Het Nederlandse klimaat en landschap lenen zich goed voor het houden van schapen. Oorspronkelijk werden schapen gehouden op zand- en heidegronden maar ook op dijken langs onze kusten en rivieren. Het houden van schapen dient meer doelen. Het kan zijn voor de wol, voor het kort houden van gras op de dijken, voor het natuurbeheer en in veel gevallen voor het vlees. Diverse gespecialiseerde schapenhouders werken met tientallen schapenrassen, die borg staan voor de productie van een hoge kwaliteit vlees. Tot de leeftijd van een jaar mag vlees van schapen als lamsvlees worden verkocht; na een jaar wordt het schapenvlees, bijvoorbeeld voor shoarma.

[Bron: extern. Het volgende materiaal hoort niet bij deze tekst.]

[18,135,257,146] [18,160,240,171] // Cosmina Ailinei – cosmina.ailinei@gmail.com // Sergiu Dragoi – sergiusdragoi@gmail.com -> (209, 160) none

Aan het eind van de ramadan worden in Nederland veel lammeren en schapen geslacht. De slacht gebeurt onder toezicht van een keurmeester en op grond van een vergunning. Het halal en koosjer slachten is aan eisen gebonden. Een slachterij moet voldoen aan eisen en normen (HACCP). Bedrijven voeren zelf controles uit op het gebied van hygiëne en voedselveiligheid, maar worden ook gecontroleerd door de NVWA en vanuit kwaliteitssystemen, bijvoorbeeld op de bedrijfshygiëne en de veiligheid van het vlees.

Mensen houden van paarden met name voor recreatie en sportactiviteiten, maar niet ten behoeve van de productie van vlees. De paardenhouderij is in Nederland een zogeheten ‘dienstendierhouderij’. Paarden worden gehouden op maneges, hengsthouderijen, door overheden (politie), landschapsbeheer, handelaren of particulieren. Eigenaren zijn in de regel liefhebbers die veel zorg en aandacht aan hun dieren besteden, waarvoor vaak kosten noch moeite gespaard worden. Paarden kunnen vaak naar buiten en krijgen veel bewegingsruimte waarmee het welzijn in de regel buiten kijf staat.

De maatschappelijke functie van de paardenhouderij vormt een wezenlijk verschil met veehouderijsectoren, die primair gericht zijn op voedselproductie (varken, rund, kalf e.a.) en die op www.vlees.nl ook daarom centraal staan. Uiteindelijk bieden de eigenaren veel paarden ter slacht aan waar ze als hoogwaardige grondstof worden verwerkt tot vlees, in vleesproducten en in producten met vlees.

Nederlandse paarden die vroeg of laat voor (humane) consumptie worden aangeboden, moeten een paardenpaspoort hebben met een medisch dossier waarin exact staat aangegeven welke medicijnen het dier eventueel heeft gehad en wanneer. In het paardenpaspoort kan ook staan aangegeven, dat het dier niet mag worden verwerkt voor humane consumptie.

De slacht en verwerking van paarden was in ons land vanouds het terrein van gespecialiseerde paardenslagers, die veelal in oude stadswijken zaten. Hiervan is echter nog maar een handvol ondernemers over, zoals er ook maar enkele kleine slachtlocaties zijn, die paarden verwerken. Grotere slachterij organisaties (in varken, rund of kalf) verwerken geen paarden. De meeste Nederlandse paarden worden in het buitenland (bijvoorbeeld België) geslacht en verwerkt.